Monday, May 23, 2011

National Narrative

I was in class yesterday, and during some down time I checked my email on yahoo.  I was using the e-podium which projected everything I was doing onto the smart board in the front of the class, so everyone could see.  The first news story that popped up was about Iran and prominently displayed the Iranian flag on the screen.  My students immediately shot in.

"Teacher, Teacher.  Iran very bad.  Very bad, teacher."

Not usually one to discuss issues that could be controversial thanks to the express warnings we've all received to that effect, I couldn't help but probe for just a bit.

"Really?  Why?" I said, playing dumb.

"Very bad, teacher.  They not Muslims.  Shia not Muslims," said one student to the immediate confirmation by everyone within ear shot.

Ignoring the grammatical mistakes I've been trying unsuccessfully for 13 weeks to correct, I continued to goad them.

"Really?"

"Yes, teacher, not Muslims.  Wallah," they continued.  "And they hate all Sunni.  They want kill all Sunni."

"Really?
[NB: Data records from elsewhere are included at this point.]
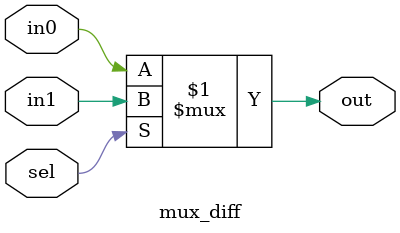
<source format=sv>
`timescale 1ns / 1ps


module mux_diff(
    input in0, in1, sel,
    output reg out
    );
    assign out = sel ? in1 : in0;
endmodule

</source>
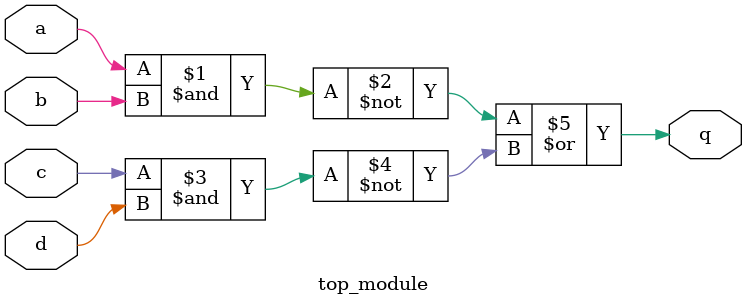
<source format=sv>
module top_module (
	input a, 
	input b, 
	input c, 
	input d,
	output q
);

	assign q = ~(a & b) | ~(c & d);

endmodule

</source>
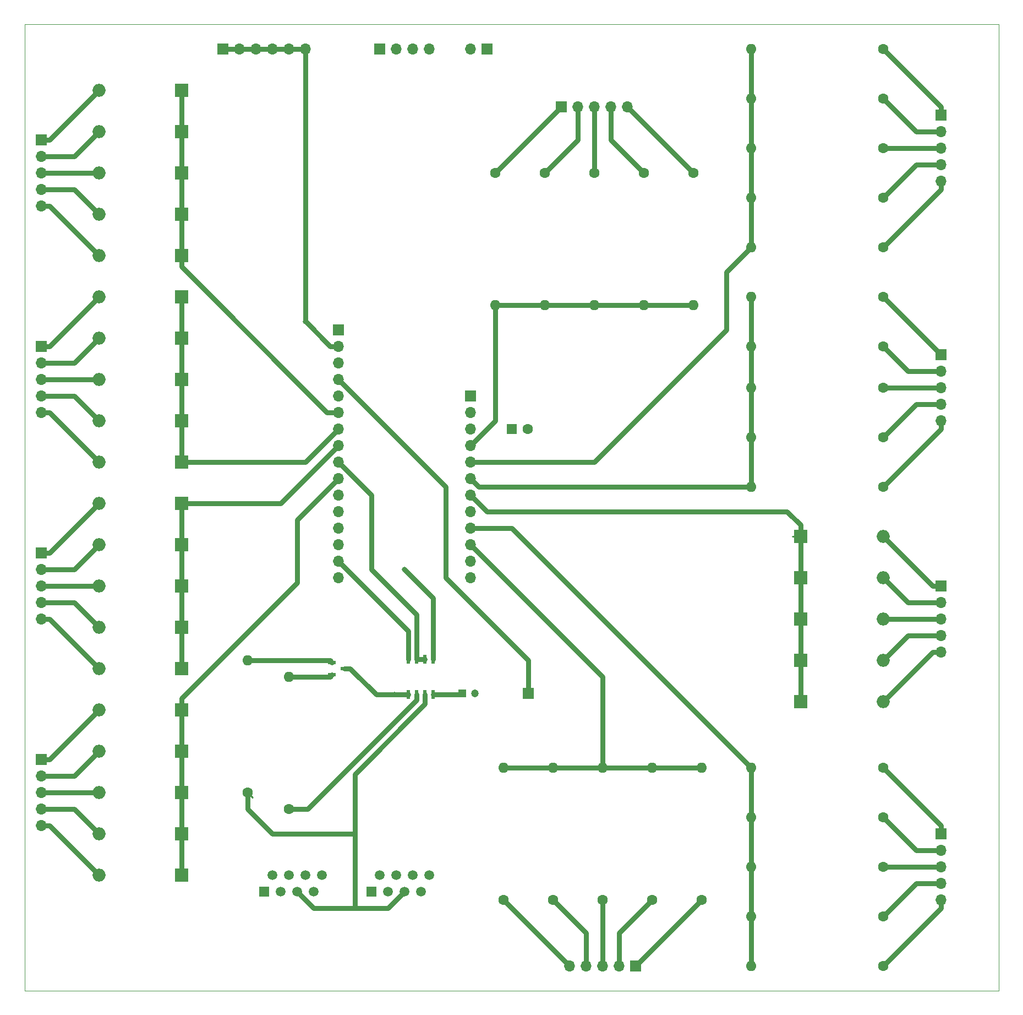
<source format=gbr>
G04 #@! TF.GenerationSoftware,KiCad,Pcbnew,(5.1.5)-3*
G04 #@! TF.CreationDate,2020-02-27T12:53:11-05:00*
G04 #@! TF.ProjectId,input board,696e7075-7420-4626-9f61-72642e6b6963,rev?*
G04 #@! TF.SameCoordinates,Original*
G04 #@! TF.FileFunction,Copper,L1,Top*
G04 #@! TF.FilePolarity,Positive*
%FSLAX46Y46*%
G04 Gerber Fmt 4.6, Leading zero omitted, Abs format (unit mm)*
G04 Created by KiCad (PCBNEW (5.1.5)-3) date 2020-02-27 12:53:11*
%MOMM*%
%LPD*%
G04 APERTURE LIST*
%ADD10C,0.050000*%
%ADD11O,1.700000X1.700000*%
%ADD12R,1.700000X1.700000*%
%ADD13R,1.600000X1.600000*%
%ADD14C,1.600000*%
%ADD15R,1.200000X1.200000*%
%ADD16C,1.200000*%
%ADD17O,2.000000X2.000000*%
%ADD18R,2.000000X2.000000*%
%ADD19R,1.295400X0.558800*%
%ADD20O,1.600000X1.600000*%
%ADD21C,1.500000*%
%ADD22R,1.500000X1.500000*%
%ADD23R,0.568000X1.454899*%
%ADD24C,0.800000*%
%ADD25C,0.750000*%
%ADD26C,0.250000*%
G04 APERTURE END LIST*
D10*
X57150000Y-17780000D02*
X207010000Y-17780000D01*
X57150000Y-166370000D02*
X57150000Y-17780000D01*
X207010000Y-166370000D02*
X57150000Y-166370000D01*
X207010000Y-17780000D02*
X207010000Y-166370000D01*
D11*
X125730000Y-21590000D03*
D12*
X128270000Y-21590000D03*
D11*
X100330000Y-21590000D03*
X97790000Y-21590000D03*
X95250000Y-21590000D03*
X92710000Y-21590000D03*
X90170000Y-21590000D03*
D12*
X87630000Y-21590000D03*
D13*
X132080000Y-80010000D03*
D14*
X134580000Y-80010000D03*
D15*
X124460000Y-120650000D03*
D16*
X126460000Y-120650000D03*
D17*
X68580000Y-27940000D03*
D18*
X81280000Y-27940000D03*
X81280000Y-59690000D03*
D17*
X68580000Y-59690000D03*
X68580000Y-91440000D03*
D18*
X81280000Y-91440000D03*
D17*
X68580000Y-123190000D03*
D18*
X81280000Y-123190000D03*
D17*
X189230000Y-96520000D03*
D18*
X176530000Y-96520000D03*
X81280000Y-34290000D03*
D17*
X68580000Y-34290000D03*
D18*
X81280000Y-66040000D03*
D17*
X68580000Y-66040000D03*
D18*
X81280000Y-97790000D03*
D17*
X68580000Y-97790000D03*
D18*
X81280000Y-129540000D03*
D17*
X68580000Y-129540000D03*
X189230000Y-102870000D03*
D18*
X176530000Y-102870000D03*
X81280000Y-40640000D03*
D17*
X68580000Y-40640000D03*
D18*
X81280000Y-72390000D03*
D17*
X68580000Y-72390000D03*
D18*
X81280000Y-104140000D03*
D17*
X68580000Y-104140000D03*
D18*
X81280000Y-135890000D03*
D17*
X68580000Y-135890000D03*
D18*
X176530000Y-109220000D03*
D17*
X189230000Y-109220000D03*
X68580000Y-46990000D03*
D18*
X81280000Y-46990000D03*
D17*
X68580000Y-78740000D03*
D18*
X81280000Y-78740000D03*
D17*
X68580000Y-110490000D03*
D18*
X81280000Y-110490000D03*
D17*
X68580000Y-142240000D03*
D18*
X81280000Y-142240000D03*
D17*
X189230000Y-115570000D03*
D18*
X176530000Y-115570000D03*
X81280000Y-53340000D03*
D17*
X68580000Y-53340000D03*
X68580000Y-85090000D03*
D18*
X81280000Y-85090000D03*
X81280000Y-116840000D03*
D17*
X68580000Y-116840000D03*
X68580000Y-148590000D03*
D18*
X81280000Y-148590000D03*
X176530000Y-121920000D03*
D17*
X189230000Y-121920000D03*
D12*
X134620000Y-120650000D03*
D11*
X59690000Y-45720000D03*
X59690000Y-43180000D03*
X59690000Y-40640000D03*
X59690000Y-38100000D03*
D12*
X59690000Y-35560000D03*
X59690000Y-67310000D03*
D11*
X59690000Y-69850000D03*
X59690000Y-72390000D03*
X59690000Y-74930000D03*
X59690000Y-77470000D03*
X59690000Y-109220000D03*
X59690000Y-106680000D03*
X59690000Y-104140000D03*
X59690000Y-101600000D03*
D12*
X59690000Y-99060000D03*
X59690000Y-130810000D03*
D11*
X59690000Y-133350000D03*
X59690000Y-135890000D03*
X59690000Y-138430000D03*
X59690000Y-140970000D03*
D12*
X198120000Y-104140000D03*
D11*
X198120000Y-106680000D03*
X198120000Y-109220000D03*
X198120000Y-111760000D03*
X198120000Y-114300000D03*
X198120000Y-78740000D03*
X198120000Y-76200000D03*
X198120000Y-73660000D03*
X198120000Y-71120000D03*
D12*
X198120000Y-68580000D03*
X198120000Y-31750000D03*
D11*
X198120000Y-34290000D03*
X198120000Y-36830000D03*
X198120000Y-39370000D03*
X198120000Y-41910000D03*
X149860000Y-30480000D03*
X147320000Y-30480000D03*
X144780000Y-30480000D03*
X142240000Y-30480000D03*
D12*
X139700000Y-30480000D03*
X151130000Y-162560000D03*
D11*
X148590000Y-162560000D03*
X146050000Y-162560000D03*
X143510000Y-162560000D03*
X140970000Y-162560000D03*
X198120000Y-152400000D03*
X198120000Y-149860000D03*
X198120000Y-147320000D03*
X198120000Y-144780000D03*
D12*
X198120000Y-142240000D03*
X111760000Y-21590000D03*
D11*
X114300000Y-21590000D03*
X116840000Y-21590000D03*
X119380000Y-21590000D03*
D12*
X105410000Y-64770000D03*
D11*
X105410000Y-67310000D03*
X105410000Y-69850000D03*
X105410000Y-72390000D03*
X105410000Y-74930000D03*
X105410000Y-77470000D03*
X105410000Y-80010000D03*
X105410000Y-82550000D03*
X105410000Y-85090000D03*
X105410000Y-87630000D03*
X105410000Y-90170000D03*
X105410000Y-92710000D03*
X105410000Y-95250000D03*
X105410000Y-97790000D03*
X105410000Y-100330000D03*
X105410000Y-102870000D03*
D12*
X125730000Y-74930000D03*
D11*
X125730000Y-77470000D03*
X125730000Y-80010000D03*
X125730000Y-82550000D03*
X125730000Y-85090000D03*
X125730000Y-87630000D03*
X125730000Y-90170000D03*
X125730000Y-92710000D03*
X125730000Y-95250000D03*
X125730000Y-97790000D03*
X125730000Y-100330000D03*
X125730000Y-102870000D03*
D19*
X104457500Y-115889999D03*
X104457500Y-117790001D03*
X106362500Y-116840000D03*
D14*
X189230000Y-59690000D03*
D20*
X168910000Y-59690000D03*
X168910000Y-67310000D03*
D14*
X189230000Y-67310000D03*
X189230000Y-73660000D03*
D20*
X168910000Y-73660000D03*
X168910000Y-81280000D03*
D14*
X189230000Y-81280000D03*
X189230000Y-88900000D03*
D20*
X168910000Y-88900000D03*
X168910000Y-21590000D03*
D14*
X189230000Y-21590000D03*
X189230000Y-29210000D03*
D20*
X168910000Y-29210000D03*
X168910000Y-36830000D03*
D14*
X189230000Y-36830000D03*
X189230000Y-44450000D03*
D20*
X168910000Y-44450000D03*
X168910000Y-52070000D03*
D14*
X189230000Y-52070000D03*
X129540000Y-40640000D03*
D20*
X129540000Y-60960000D03*
X137160000Y-60960000D03*
D14*
X137160000Y-40640000D03*
X144780000Y-40640000D03*
D20*
X144780000Y-60960000D03*
X152400000Y-60960000D03*
D14*
X152400000Y-40640000D03*
X160020000Y-40640000D03*
D20*
X160020000Y-60960000D03*
X161290000Y-132080000D03*
D14*
X161290000Y-152400000D03*
X153670000Y-152400000D03*
D20*
X153670000Y-132080000D03*
X146050000Y-132080000D03*
D14*
X146050000Y-152400000D03*
X138430000Y-152400000D03*
D20*
X138430000Y-132080000D03*
X130810000Y-132080000D03*
D14*
X130810000Y-152400000D03*
D20*
X168910000Y-132080000D03*
D14*
X189230000Y-132080000D03*
X189230000Y-139700000D03*
D20*
X168910000Y-139700000D03*
X168910000Y-147320000D03*
D14*
X189230000Y-147320000D03*
X189230000Y-154940000D03*
D20*
X168910000Y-154940000D03*
D14*
X189230000Y-162560000D03*
D20*
X168910000Y-162560000D03*
D14*
X97790000Y-138430000D03*
D20*
X97790000Y-118110000D03*
X91440000Y-115570000D03*
D14*
X91440000Y-135890000D03*
D21*
X102870000Y-148590000D03*
X101600000Y-151130000D03*
X100330000Y-148590000D03*
X99060000Y-151130000D03*
X97790000Y-148590000D03*
X96520000Y-151130000D03*
X95250000Y-148590000D03*
D22*
X93980000Y-151130000D03*
X110490000Y-151130000D03*
D21*
X111760000Y-148590000D03*
X113030000Y-151130000D03*
X114300000Y-148590000D03*
X115570000Y-151130000D03*
X116840000Y-148590000D03*
X118110000Y-151130000D03*
X119380000Y-148590000D03*
D23*
X120015000Y-115388652D03*
X118745000Y-115388652D03*
X117475000Y-115388652D03*
X116205000Y-115388652D03*
X116205000Y-120831348D03*
X117475000Y-120831348D03*
X118745000Y-120831348D03*
X120015000Y-120831348D03*
D24*
X114118652Y-120831348D03*
X100330000Y-63500000D03*
X115570000Y-101600000D03*
D25*
X111251548Y-120831348D02*
X114118652Y-120831348D01*
X106362500Y-116840000D02*
X107260200Y-116840000D01*
X107260200Y-116840000D02*
X111251548Y-120831348D01*
X105410000Y-72390000D02*
X121920000Y-88900000D01*
X121920000Y-88900000D02*
X121920000Y-102870000D01*
X134620000Y-115570000D02*
X134620000Y-120650000D01*
X121920000Y-102870000D02*
X134620000Y-115570000D01*
X114118652Y-120831348D02*
X116205000Y-120831348D01*
D26*
X124278652Y-120831348D02*
X124460000Y-120650000D01*
D25*
X120015000Y-120831348D02*
X124278652Y-120831348D01*
X100330000Y-21590000D02*
X97790000Y-21590000D01*
X87630000Y-21590000D02*
X90170000Y-21590000D01*
X92710000Y-21590000D02*
X95250000Y-21590000D01*
X97790000Y-21590000D02*
X95250000Y-21590000D01*
X92710000Y-21590000D02*
X90170000Y-21590000D01*
X100330000Y-63432081D02*
X104207919Y-67310000D01*
X104207919Y-67310000D02*
X105410000Y-67310000D01*
X100330000Y-21590000D02*
X100330000Y-63432081D01*
X189230000Y-59690000D02*
X198120000Y-68580000D01*
X60960000Y-35560000D02*
X68580000Y-27940000D01*
X59690000Y-35560000D02*
X60960000Y-35560000D01*
X81280000Y-27940000D02*
X81280000Y-34290000D01*
X81280000Y-34290000D02*
X81280000Y-40640000D01*
X81280000Y-40640000D02*
X81280000Y-46990000D01*
X81280000Y-46990000D02*
X81280000Y-53340000D01*
D26*
X81280000Y-53340000D02*
X81280000Y-54590000D01*
D25*
X104207919Y-77470000D02*
X105410000Y-77470000D01*
X103660000Y-77470000D02*
X104207919Y-77470000D01*
X81280000Y-55090000D02*
X103660000Y-77470000D01*
X81280000Y-53340000D02*
X81280000Y-55090000D01*
X81280000Y-59690000D02*
X81280000Y-66040000D01*
X81280000Y-66040000D02*
X81280000Y-72390000D01*
X81280000Y-72390000D02*
X81280000Y-78740000D01*
X81280000Y-78740000D02*
X81280000Y-85090000D01*
X100330000Y-85090000D02*
X105410000Y-80010000D01*
X81280000Y-85090000D02*
X100330000Y-85090000D01*
X193040000Y-71120000D02*
X189230000Y-67310000D01*
X198120000Y-71120000D02*
X193040000Y-71120000D01*
X60960000Y-67310000D02*
X68580000Y-59690000D01*
X59690000Y-67310000D02*
X60960000Y-67310000D01*
X198120000Y-73660000D02*
X189230000Y-73660000D01*
X60960000Y-99060000D02*
X68580000Y-91440000D01*
X59690000Y-99060000D02*
X60960000Y-99060000D01*
X81280000Y-91440000D02*
X81280000Y-97790000D01*
X81280000Y-97790000D02*
X81280000Y-104140000D01*
X96520000Y-91440000D02*
X105410000Y-82550000D01*
X81280000Y-91440000D02*
X96520000Y-91440000D01*
X81280000Y-110490000D02*
X81280000Y-116840000D01*
X81280000Y-110490000D02*
X81280000Y-104140000D01*
X194310000Y-76200000D02*
X189230000Y-81280000D01*
X198120000Y-76200000D02*
X194310000Y-76200000D01*
X60960000Y-130810000D02*
X68580000Y-123190000D01*
X59690000Y-130810000D02*
X60960000Y-130810000D01*
X118745000Y-115388652D02*
X117475000Y-115388652D01*
X117475000Y-115388652D02*
X117475000Y-108585000D01*
X117475000Y-108585000D02*
X110490000Y-101600000D01*
X110490000Y-90170000D02*
X105410000Y-85090000D01*
X110490000Y-101600000D02*
X110490000Y-90170000D01*
X196850000Y-104140000D02*
X189230000Y-96520000D01*
X198120000Y-104140000D02*
X196850000Y-104140000D01*
X198120000Y-80010000D02*
X189230000Y-88900000D01*
X198120000Y-78740000D02*
X198120000Y-80010000D01*
X176530000Y-96520000D02*
X176530000Y-102870000D01*
X176530000Y-102870000D02*
X176530000Y-109220000D01*
X176530000Y-109220000D02*
X176530000Y-115570000D01*
X176530000Y-115570000D02*
X176530000Y-121920000D01*
D26*
X176530000Y-96520000D02*
X175280000Y-96520000D01*
D25*
X176530000Y-94770000D02*
X174470000Y-92710000D01*
X176530000Y-96520000D02*
X176530000Y-94770000D01*
X128270000Y-92710000D02*
X125730000Y-90170000D01*
X174470000Y-92710000D02*
X128270000Y-92710000D01*
X198120000Y-30480000D02*
X189230000Y-21590000D01*
X198120000Y-31750000D02*
X198120000Y-30480000D01*
X64770000Y-38100000D02*
X68580000Y-34290000D01*
X59690000Y-38100000D02*
X64770000Y-38100000D01*
X194310000Y-34290000D02*
X189230000Y-29210000D01*
X198120000Y-34290000D02*
X194310000Y-34290000D01*
X64770000Y-69850000D02*
X68580000Y-66040000D01*
X59690000Y-69850000D02*
X64770000Y-69850000D01*
X198120000Y-36830000D02*
X189230000Y-36830000D01*
X64770000Y-101600000D02*
X68580000Y-97790000D01*
X59690000Y-101600000D02*
X64770000Y-101600000D01*
X194310000Y-39370000D02*
X189230000Y-44450000D01*
X198120000Y-39370000D02*
X194310000Y-39370000D01*
X64770000Y-133350000D02*
X68580000Y-129540000D01*
X59690000Y-133350000D02*
X64770000Y-133350000D01*
X193040000Y-106680000D02*
X189230000Y-102870000D01*
X198120000Y-106680000D02*
X193040000Y-106680000D01*
X198120000Y-43180000D02*
X189230000Y-52070000D01*
X198120000Y-41910000D02*
X198120000Y-43180000D01*
X129540000Y-40640000D02*
X139700000Y-30480000D01*
X59690000Y-40640000D02*
X68580000Y-40640000D01*
X142240000Y-35560000D02*
X137160000Y-40640000D01*
X142240000Y-30480000D02*
X142240000Y-35560000D01*
X59690000Y-72390000D02*
X68580000Y-72390000D01*
X144780000Y-30480000D02*
X144780000Y-40640000D01*
X59690000Y-104140000D02*
X68580000Y-104140000D01*
X147320000Y-35560000D02*
X152400000Y-40640000D01*
X147320000Y-30480000D02*
X147320000Y-35560000D01*
X59690000Y-135890000D02*
X68580000Y-135890000D01*
X198120000Y-109220000D02*
X189230000Y-109220000D01*
X149860000Y-30480000D02*
X160020000Y-40640000D01*
X151130000Y-162560000D02*
X161290000Y-152400000D01*
X64770000Y-43180000D02*
X68580000Y-46990000D01*
X59690000Y-43180000D02*
X64770000Y-43180000D01*
X148590000Y-157480000D02*
X153670000Y-152400000D01*
X148590000Y-162560000D02*
X148590000Y-157480000D01*
X64770000Y-74930000D02*
X68580000Y-78740000D01*
X59690000Y-74930000D02*
X64770000Y-74930000D01*
X146050000Y-162560000D02*
X146050000Y-152400000D01*
X64770000Y-106680000D02*
X68580000Y-110490000D01*
X59690000Y-106680000D02*
X64770000Y-106680000D01*
X143510000Y-157480000D02*
X138430000Y-152400000D01*
X143510000Y-162560000D02*
X143510000Y-157480000D01*
X64770000Y-138430000D02*
X68580000Y-142240000D01*
X59690000Y-138430000D02*
X64770000Y-138430000D01*
X193040000Y-111760000D02*
X189230000Y-115570000D01*
X198120000Y-111760000D02*
X193040000Y-111760000D01*
X140970000Y-162560000D02*
X130810000Y-152400000D01*
X198120000Y-140970000D02*
X189230000Y-132080000D01*
X198120000Y-142240000D02*
X198120000Y-140970000D01*
X60960000Y-45720000D02*
X68580000Y-53340000D01*
X59690000Y-45720000D02*
X60960000Y-45720000D01*
X194310000Y-144780000D02*
X189230000Y-139700000D01*
X198120000Y-144780000D02*
X194310000Y-144780000D01*
X60960000Y-77470000D02*
X68580000Y-85090000D01*
X59690000Y-77470000D02*
X60960000Y-77470000D01*
X198120000Y-147320000D02*
X189230000Y-147320000D01*
X60960000Y-109220000D02*
X68580000Y-116840000D01*
X59690000Y-109220000D02*
X60960000Y-109220000D01*
X194310000Y-149860000D02*
X189230000Y-154940000D01*
X198120000Y-149860000D02*
X194310000Y-149860000D01*
X60960000Y-140970000D02*
X68580000Y-148590000D01*
X59690000Y-140970000D02*
X60960000Y-140970000D01*
X196850000Y-114300000D02*
X189230000Y-121920000D01*
X198120000Y-114300000D02*
X196850000Y-114300000D01*
X198120000Y-153670000D02*
X189230000Y-162560000D01*
X198120000Y-152400000D02*
X198120000Y-153670000D01*
X81280000Y-123190000D02*
X81280000Y-129540000D01*
X81280000Y-129540000D02*
X81280000Y-135890000D01*
X81280000Y-135890000D02*
X81280000Y-142240000D01*
X81280000Y-142240000D02*
X81280000Y-148590000D01*
X81280000Y-121440000D02*
X99060000Y-103660000D01*
X81280000Y-123190000D02*
X81280000Y-121440000D01*
X99060000Y-93980000D02*
X105410000Y-87630000D01*
X99060000Y-103660000D02*
X99060000Y-93980000D01*
X120015000Y-115388652D02*
X120015000Y-106045000D01*
X120015000Y-106045000D02*
X115570000Y-101600000D01*
X115570000Y-101600000D02*
X115570000Y-101600000D01*
X116205000Y-111125000D02*
X105410000Y-100330000D01*
X116205000Y-115388652D02*
X116205000Y-111125000D01*
X160020000Y-60960000D02*
X152400000Y-60960000D01*
X152400000Y-60960000D02*
X144780000Y-60960000D01*
X144780000Y-60960000D02*
X137160000Y-60960000D01*
X137160000Y-60960000D02*
X129540000Y-60960000D01*
X129540000Y-78740000D02*
X125730000Y-82550000D01*
X129540000Y-60960000D02*
X129540000Y-78740000D01*
X168910000Y-21590000D02*
X168910000Y-29210000D01*
X168910000Y-29210000D02*
X168910000Y-36830000D01*
X168910000Y-36830000D02*
X168910000Y-44450000D01*
X168910000Y-44450000D02*
X168910000Y-52070000D01*
X168910000Y-52070000D02*
X165100000Y-55880000D01*
X165100000Y-55880000D02*
X165100000Y-64770000D01*
X165100000Y-64770000D02*
X144780000Y-85090000D01*
X144780000Y-85090000D02*
X125730000Y-85090000D01*
X168910000Y-59690000D02*
X168910000Y-67310000D01*
X168910000Y-67310000D02*
X168910000Y-73660000D01*
X168910000Y-73660000D02*
X168910000Y-81280000D01*
X168910000Y-81280000D02*
X168910000Y-88900000D01*
X127000000Y-88900000D02*
X125730000Y-87630000D01*
X168910000Y-88900000D02*
X127000000Y-88900000D01*
X168910000Y-162560000D02*
X168910000Y-154940000D01*
X168910000Y-154940000D02*
X168910000Y-147320000D01*
X168910000Y-147320000D02*
X168910000Y-139700000D01*
X168910000Y-139700000D02*
X168910000Y-132080000D01*
X132080000Y-95250000D02*
X125730000Y-95250000D01*
X168910000Y-132080000D02*
X132080000Y-95250000D01*
X161290000Y-132080000D02*
X153670000Y-132080000D01*
X146050000Y-132080000D02*
X153670000Y-132080000D01*
X146050000Y-132080000D02*
X138430000Y-132080000D01*
X138430000Y-132080000D02*
X130810000Y-132080000D01*
X146050000Y-118110000D02*
X125730000Y-97790000D01*
X146050000Y-132080000D02*
X146050000Y-118110000D01*
X104137501Y-115570000D02*
X104457500Y-115889999D01*
X91440000Y-115570000D02*
X104137501Y-115570000D01*
X104137501Y-118110000D02*
X104457500Y-117790001D01*
X97790000Y-118110000D02*
X104137501Y-118110000D01*
X98921370Y-138430000D02*
X97790000Y-138430000D01*
X100742800Y-138430000D02*
X98921370Y-138430000D01*
X117475000Y-121697800D02*
X100742800Y-138430000D01*
X117475000Y-120831348D02*
X117475000Y-121697800D01*
D26*
X92239999Y-136689999D02*
X91440000Y-135890000D01*
D25*
X101600000Y-153670000D02*
X99060000Y-151130000D01*
X115570000Y-151130000D02*
X113030000Y-153670000D01*
X118745000Y-122308797D02*
X118745000Y-120831348D01*
X107950000Y-133103797D02*
X118745000Y-122308797D01*
X107950000Y-153670000D02*
X101600000Y-153670000D01*
X113030000Y-153670000D02*
X107950000Y-153670000D01*
X107950000Y-142240000D02*
X107950000Y-133103797D01*
X107950000Y-153670000D02*
X107950000Y-142240000D01*
X91440000Y-135890000D02*
X91440000Y-138430000D01*
X95250000Y-142240000D02*
X107950000Y-142240000D01*
X91440000Y-138430000D02*
X95250000Y-142240000D01*
M02*

</source>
Why?" ever the Socratic, I said, examining further.

"They want Mecca and Medina, teacher," a wide-eyed student exclaimed, emphasizing the obviousness of the statement.

"We hate them teacher, all Shia.  All Shia very bad."

"Why?"

"They lie, teacher.  They marry prostitutes.  They think like animals."

And then I posed the final question:

"And how do you know this?"

To which they replied:

"Everybody know this, teacher."

It was the last statement that left the biggest impact.  "Everybody" they said.  There wasn't the slightest bit of doubt.  To them, these weren't even widely held opinions, they were widely known facts.  It's not hard to understand how this narrative became as pervasive as it is.  The religious clerics in this country are extremely powerful and use a great deal of that power to implement their propaganda and their narrative from the very beginning of education.  But it was the unquestioning acceptance of this narrative that was the hardest for me to understand.

I didn't have the gumption to probe any deeper, not in class.  I wanted to ask them questions like "Have you ever met any Shias?" and "What are your experiences with Shias that make you feel this way?"  I wanted to find out what stories they're told.  I wanted to ask about the the history that they learn.  I wanted to know what they're told the Shia think of them, where they think the conflict will head, if they support Saudis and other Sunnis perpetrating sectarian violence and/or governmental crackdowns on and against Shias.

In other conversations that I've had with Saudis outside of school, and from the conversations I've had with teachers who speak Arabic and who have been here much longer than I have, I've learned that the epistemological questions (those dealing with how they've arrived at their knowledge) have for the most part never been asked.  Most Saudis take whole sale what their told from an early age.  This applies to what they know about Shias as well as what they know about Jews, Israel and also the West.  As a good friend of mine puts it, you have to understand "the power dynamics in this part of the world.  Some people in the region are only now beginning to conceive of how to challenge that authority, which includes thinking for themselves, rather than following what they're told.  Other nations are more politically mature, and have demonstrated their anger by ousting their leaders.  Saudi belongs to the former, and throwing off a national narrative is not easy, but it is slowly changing."

It's interesting because at the same time that my students will make gross sweeping negative statements about a group like the Shias or about Israel, affirming their narrative, a few even making statements expressing fondness for Osama bin Laden, none of them have any interest whatsoever in perpetrating violence, or advocating war.  It's really as though the words in their mouth are just that, only words.  They're the words that have been put there and never questioned.  When they come out, they're only coming out as words, not from anyplace deeper, as they've never been processed on a deeper level.

As a Westerner and an educated person, I like to think that I challenge the history and the narratives that I'm presented with.  I like to think that I know how to find alternative narratives, challenge the commonly perpetrated ones, and think for myself.  Whether this is in fact the case or not might take a lifetime to reveal.  Still though, I take a certain amount of pride in my supposed freedom of thought, and seeing a society who in general buy what their sold unquestioningly makes me feel a certain amount of contempt for those in power, and empathy for those under it.  At the same time, I can see that things are starting to change in this part of the world.  I know that ideas are spreading more easily and restrictions to those ideas are more and more difficult to maintain.  But it's not an easy process.  It's one that takes generations and enormous amounts of struggle to pursue.  Only time will tell if Saudis will be begin to challenge their narratives and what the results of that challenge will be.  So we'll just have to wait and see.  But an understanding of that narrative and the forces that keep it going are essential to understanding this place, or at least beginning to.